### [Given problem 1]
In the migration notes, how many rows were extracted from the MUSIT_ZOOLOGI_ENTOMOLOGI schema?
### [Given problem 2]
Why do the migration notes say to run the collection agents migration before the application users migration on a greenfield database? Answer in one to three sentences.

### [Document segment]
Recorded outcome: first production load (2026-04-10)
The following summarizes the live run against Oracle PROD (dry_run: false) executed on 2026-04-10.
Both schemas were processed in a single flow run. Botany processing ran approximately 12:10–20:12 UTC; entomology followed immediately, 20:12–21:11 UTC (~9 hours total elapsed).
| Field | Value |
|---|---|
oracle_actors_extracted (total) | 250,274 |
oracle_rows_per_schema — MUSIT_BOTANIKK_FELLES | 235,124 |
oracle_rows_per_schema — MUSIT_ZOOLOGI_ENTOMOLOGI | 15,150 |
agents_created | 250,274 |
agents_skipped | 0 |
errors | 0 |
All extracted actors mapped to Specify agenttype 1 (Person). There were no organisation (ACTOR_TYPE 1 or 2) rows in either schema. No duplicate markers were encountered (clean first-time load). The run is treated as an operational success for Phase 1.1.
Deployment
Registered in prefect.yaml as migrate-musit-agents-dev (see that file for work_pool / parameters). Run from the CLI with PREFECT_API_URL pointed at your server, for example:
prefect deployment run "Migrate MUSIT Actors/migrate-musit-agents-dev" --param dry_run=false
Recommended order
For a greenfield database, run collection agents (migrate_musit_agents_flow) before application users (migrate_users_flow) if you later want a single Agent per person across specimens and logins. If users were migrated first, you may temporarily have two Agent rows for some staff until a merge pass is defined.

### [Available data]

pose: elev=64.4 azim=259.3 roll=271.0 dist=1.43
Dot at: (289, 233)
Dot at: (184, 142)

### [Expected answer 1]
15,150 rows.

### [Expected answer 2]
That order lets you have a single Agent per person across specimens and logins. If users are migrated first, some staff may temporarily have two Agent rows until a merge pass is defined.